== BRIEF A ==
In the article on China's new copyright regulation, what is the maximum fine that internet pirates can face?

== TEXT FOR ANALYSIS ==

Must have permission to download

Internet pirates will face fines of up to 100,000 renminbi (about £6,700) for unauthorised use of copyrighted material on the web under a new Chinese regulation.

From 1 July, uploading or downloading copyrighted material from the internet will require the copyright holder's permission, the state-run Xinhua News Agency reported Monday. Using, producing or importing devices capable of evading copyright protection is also banned under the regulation.

The new edict follows recent tough talk from the Chinese government on piracy and copyright violations. Industry groups such as the BSA (Business Software Alliance), MPA (Motion Picture Association), and RIAA (Recording Industry Association of America) have pressured China for years to improve its dismal record on pirated software and media.

The BSA estimated that in 2005, 86 percent of all software used in China was pirated, with the MPA projecting that 95 percent of all films watched on optical media are pirated.

Whether the new regulation will be backed by enforcement remains to be seen. "As badly needed as this regulation is, there remain serious questions as to whether the government will be able to enforce this in any meaningful way," said David Wolf, CEO of Wolf Group Asia, a Beijing-based technology consultancy.

"The sheer scale of the copyright violation problem on the internet in China could support a massive enforcement bureaucracy that I'm not certain the government is prepared to resource."

Last week, Chinese president Hu Jintao called for a new national intellectual property rights strategy. "Only by doing so can China improve its innovation capability and adapt to the socialist market economy and the international environment," Hu said, according to Xinhua.

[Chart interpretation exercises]
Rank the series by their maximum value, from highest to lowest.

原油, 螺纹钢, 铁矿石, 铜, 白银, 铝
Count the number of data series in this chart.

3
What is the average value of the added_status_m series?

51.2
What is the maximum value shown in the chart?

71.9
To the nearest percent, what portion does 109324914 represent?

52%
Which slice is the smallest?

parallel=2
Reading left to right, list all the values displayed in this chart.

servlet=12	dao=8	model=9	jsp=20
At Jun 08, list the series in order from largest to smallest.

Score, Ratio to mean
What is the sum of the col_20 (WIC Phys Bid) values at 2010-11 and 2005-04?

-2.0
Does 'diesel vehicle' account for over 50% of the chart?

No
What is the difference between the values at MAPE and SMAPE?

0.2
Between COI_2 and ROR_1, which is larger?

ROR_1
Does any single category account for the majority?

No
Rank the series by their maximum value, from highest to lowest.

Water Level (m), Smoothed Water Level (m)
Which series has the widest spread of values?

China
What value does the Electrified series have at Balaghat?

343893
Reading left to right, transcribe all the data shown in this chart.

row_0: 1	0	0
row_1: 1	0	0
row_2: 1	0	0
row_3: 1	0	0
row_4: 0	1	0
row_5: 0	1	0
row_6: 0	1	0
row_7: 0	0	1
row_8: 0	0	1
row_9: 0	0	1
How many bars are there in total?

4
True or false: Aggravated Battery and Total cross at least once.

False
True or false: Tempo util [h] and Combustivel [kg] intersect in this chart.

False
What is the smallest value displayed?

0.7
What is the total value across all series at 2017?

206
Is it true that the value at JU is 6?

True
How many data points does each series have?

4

== BRIEF B ==
Reproduce the chart interpretation listing above line for line, with no changes.

== TASK OUTPUT A ==
Up to 100,000 renminbi (about £6,700).

== TASK OUTPUT B ==
Rank the series by their maximum value, from highest to lowest.

原油, 螺纹钢, 铁矿石, 铜, 白银, 铝
Count the number of data series in this chart.

3
What is the average value of the added_status_m series?

51.2
What is the maximum value shown in the chart?

71.9
To the nearest percent, what portion does 109324914 represent?

52%
Which slice is the smallest?

parallel=2
Reading left to right, list all the values displayed in this chart.

servlet=12	dao=8	model=9	jsp=20
At Jun 08, list the series in order from largest to smallest.

Score, Ratio to mean
What is the sum of the col_20 (WIC Phys Bid) values at 2010-11 and 2005-04?

-2.0
Does 'diesel vehicle' account for over 50% of the chart?

No
What is the difference between the values at MAPE and SMAPE?

0.2
Between COI_2 and ROR_1, which is larger?

ROR_1
Does any single category account for the majority?

No
Rank the series by their maximum value, from highest to lowest.

Water Level (m), Smoothed Water Level (m)
Which series has the widest spread of values?

China
What value does the Electrified series have at Balaghat?

343893
Reading left to right, transcribe all the data shown in this chart.

row_0: 1	0	0
row_1: 1	0	0
row_2: 1	0	0
row_3: 1	0	0
row_4: 0	1	0
row_5: 0	1	0
row_6: 0	1	0
row_7: 0	0	1
row_8: 0	0	1
row_9: 0	0	1
How many bars are there in total?

4
True or false: Aggravated Battery and Total cross at least once.

False
True or false: Tempo util [h] and Combustivel [kg] intersect in this chart.

False
What is the smallest value displayed?

0.7
What is the total value across all series at 2017?

206
Is it true that the value at JU is 6?

True
How many data points does each series have?

4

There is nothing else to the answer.